TASK INPUT:
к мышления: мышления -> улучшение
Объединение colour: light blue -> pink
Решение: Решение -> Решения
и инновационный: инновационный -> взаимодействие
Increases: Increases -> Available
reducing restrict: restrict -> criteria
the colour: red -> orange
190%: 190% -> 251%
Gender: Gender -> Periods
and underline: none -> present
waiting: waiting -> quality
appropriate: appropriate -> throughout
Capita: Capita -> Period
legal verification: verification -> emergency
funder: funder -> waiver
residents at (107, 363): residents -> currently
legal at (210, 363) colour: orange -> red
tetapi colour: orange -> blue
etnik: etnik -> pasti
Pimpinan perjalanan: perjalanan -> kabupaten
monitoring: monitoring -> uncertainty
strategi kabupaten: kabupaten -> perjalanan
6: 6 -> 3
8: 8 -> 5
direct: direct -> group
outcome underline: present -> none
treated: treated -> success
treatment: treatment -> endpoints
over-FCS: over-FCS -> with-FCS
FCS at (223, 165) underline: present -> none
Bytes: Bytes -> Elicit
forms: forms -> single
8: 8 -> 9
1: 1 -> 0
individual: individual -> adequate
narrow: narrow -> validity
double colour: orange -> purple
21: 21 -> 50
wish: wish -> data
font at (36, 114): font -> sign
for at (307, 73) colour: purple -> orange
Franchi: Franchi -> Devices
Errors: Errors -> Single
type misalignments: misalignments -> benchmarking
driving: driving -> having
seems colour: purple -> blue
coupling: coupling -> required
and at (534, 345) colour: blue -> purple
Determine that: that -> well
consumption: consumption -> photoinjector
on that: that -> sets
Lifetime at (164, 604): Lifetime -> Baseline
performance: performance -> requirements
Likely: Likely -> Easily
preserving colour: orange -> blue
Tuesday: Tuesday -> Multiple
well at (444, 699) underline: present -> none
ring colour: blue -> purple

EXERCISE OBJECTIVE:
Reproduce the material line for line, swapping each "colour" for "color" and leaving everything else as it stands.

COMPLETED TASK:
к мышления: мышления -> улучшение
Объединение color: light blue -> pink
Решение: Решение -> Решения
и инновационный: инновационный -> взаимодействие
Increases: Increases -> Available
reducing restrict: restrict -> criteria
the color: red -> orange
190%: 190% -> 251%
Gender: Gender -> Periods
and underline: none -> present
waiting: waiting -> quality
appropriate: appropriate -> throughout
Capita: Capita -> Period
legal verification: verification -> emergency
funder: funder -> waiver
residents at (107, 363): residents -> currently
legal at (210, 363) color: orange -> red
tetapi color: orange -> blue
etnik: etnik -> pasti
Pimpinan perjalanan: perjalanan -> kabupaten
monitoring: monitoring -> uncertainty
strategi kabupaten: kabupaten -> perjalanan
6: 6 -> 3
8: 8 -> 5
direct: direct -> group
outcome underline: present -> none
treated: treated -> success
treatment: treatment -> endpoints
over-FCS: over-FCS -> with-FCS
FCS at (223, 165) underline: present -> none
Bytes: Bytes -> Elicit
forms: forms -> single
8: 8 -> 9
1: 1 -> 0
individual: individual -> adequate
narrow: narrow -> validity
double color: orange -> purple
21: 21 -> 50
wish: wish -> data
font at (36, 114): font -> sign
for at (307, 73) color: purple -> orange
Franchi: Franchi -> Devices
Errors: Errors -> Single
type misalignments: misalignments -> benchmarking
driving: driving -> having
seems color: purple -> blue
coupling: coupling -> required
and at (534, 345) color: blue -> purple
Determine that: that -> well
consumption: consumption -> photoinjector
on that: that -> sets
Lifetime at (164, 604): Lifetime -> Baseline
performance: performance -> requirements
Likely: Likely -> Easily
preserving color: orange -> blue
Tuesday: Tuesday -> Multiple
well at (444, 699) underline: present -> none
ring color: blue -> purple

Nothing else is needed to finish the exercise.